Shinzo Abe explains his resignation

Shinzo Abe explains his resignation

Japanese Prime Minister Shinzo Abe said he had decided to resign because of illness, after weeks of speculation about the conservative leader's political future following recent visits to the hospital.

In a news conference in Tokyo, Abe told reporters that he had been "struggling" with his health, which had begun to deteriorate in mid-July, and he was ready to call time on his leadership of the world's third-largest economy.

"My poor health should not lead to wrong political decisions," he said. "As I'm no longer able to meet the expectation of the mandate of the people of Japan, I have decided that I should not stay in the position as prime minister anymore. So I have decided to step down."

Abe is known to have battled chronic ulcerative colitis, and public broadcaster NHK reported that medical tests conducted Aug. 17 showed that his condition had worsened. An alternative medicine was prescribed when Abe returned to the doctor a week later but the prime minister was told treatment would take a year, the broadcaster reported.

Abe, 65, is Japan’s longest-serving leader, having overseen a period of relative stability in a nation previously known for frequent leadership changes. He began his current term after a landslide victory in 2012, following an earlier stint as prime minister in 2006-07.

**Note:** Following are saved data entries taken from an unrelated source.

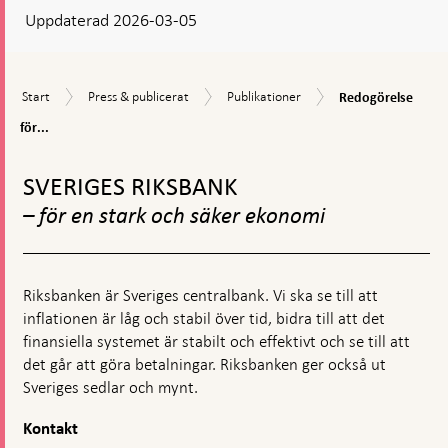
Uppdaterad 2026-03-05
visas
en
kommentarsruta
Redogörelse
Start
Press
Publikationer
Start
Press & publicerat
Publikationer
Redogörelse
för
&
penningpolitiken
för...
publicerat
Gå
till
SVERIGES RIKSBANK
toppnavigation
– för en stark och säker ekonomi
Riksbanken är Sveriges centralbank. Vi ska se till att
inflationen är låg och stabil över tid, bidra till att det
finansiella systemet är stabilt och effektivt och se till att
det går att göra betalningar. Riksbanken ger också ut
Sveriges sedlar och mynt.
Kontakt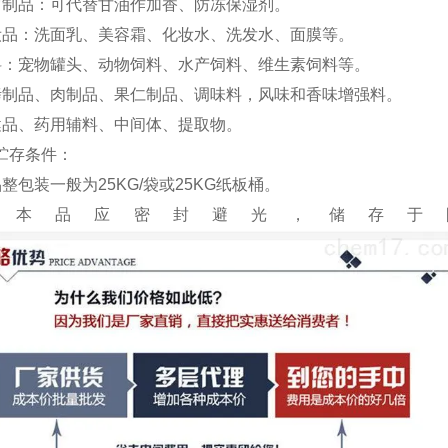
它制品：可代替甘油作加香、防冻保湿剂。
妆品：洗面乳、美容霜、化妆水、洗发水、面膜等。
料：宠物罐头、动物饲料、水产饲料、维生素饲料等。
烤制品、肉制品、果仁制品、调味料，风味和香味增强料。
健品、药用辅料、中间体、提取物。
贮存条件：
整包装一般为25KG/袋或25KG纸板桶。
、本品应密封避光，储存于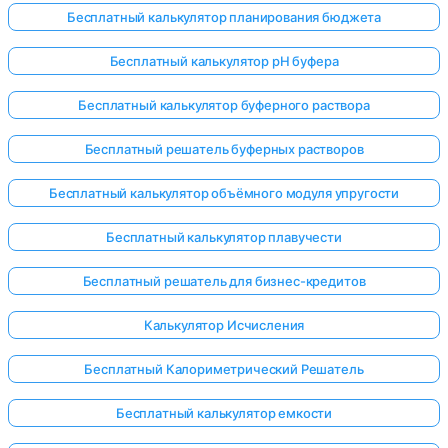
Бесплатный калькулятор планирования бюджета
Бесплатный калькулятор pH буфера
Бесплатный калькулятор буферного раствора
Бесплатный решатель буферных растворов
Бесплатный калькулятор объёмного модуля упругости
Бесплатный калькулятор плавучести
Бесплатный решатель для бизнес-кредитов
Калькулятор Исчисления
Бесплатный Калориметрический Решатель
Бесплатный калькулятор емкости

His tenure has been marked by efforts to revive Japan’s economy through a policy package known as Abenomics, although he failed to follow through with the fundamental changes many economists believe were necessary.

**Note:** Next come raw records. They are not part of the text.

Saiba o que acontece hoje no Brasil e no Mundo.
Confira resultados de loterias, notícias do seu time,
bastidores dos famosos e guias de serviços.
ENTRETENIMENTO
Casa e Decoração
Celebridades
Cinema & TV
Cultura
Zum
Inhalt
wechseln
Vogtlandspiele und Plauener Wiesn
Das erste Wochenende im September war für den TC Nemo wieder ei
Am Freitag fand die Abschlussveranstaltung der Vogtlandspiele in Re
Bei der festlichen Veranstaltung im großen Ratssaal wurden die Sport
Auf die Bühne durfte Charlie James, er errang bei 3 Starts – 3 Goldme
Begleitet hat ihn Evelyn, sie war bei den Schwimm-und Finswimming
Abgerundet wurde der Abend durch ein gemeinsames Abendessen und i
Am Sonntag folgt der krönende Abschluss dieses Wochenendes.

Other policies have included a contentious expansion of Japan’s military defenses. Abe tried unsuccessfully to modify Japan’s pacifist postwar constitution to explicitly recognize the role of the country’s military self-defense forces, as part of a broader effort to counter the threats of a rising China and nuclear-armed North Korea.

Challenges faced by Abe’s government have included Japan’s recovery from the 2011 Fukushima nuclear disaster, and demographic difficulties stemming from Japan’s aging population, Washington Post reported.

Abe had hoped to signal Japan’s revitalization by hosting and presiding over the Olympics in Tokyo this summer, before the coronavirus pandemic forced officials to defer the Games until 2021. The prime minister has faced criticism for his handling of the health crisis, and his support slipped to near record lows in recent months.